─── Dataset excerpts ───
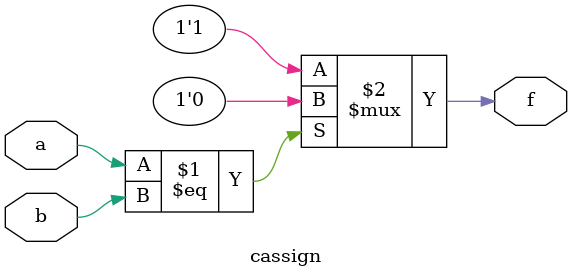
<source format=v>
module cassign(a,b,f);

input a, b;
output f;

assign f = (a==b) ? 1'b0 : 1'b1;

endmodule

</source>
───
Exercise: Exactly as given, transcribe every line of the data, but not its images.

Reply:
<source format=v>
module cassign(a,b,f);

input a, b;
output f;

assign f = (a==b) ? 1'b0 : 1'b1;

endmodule

</source>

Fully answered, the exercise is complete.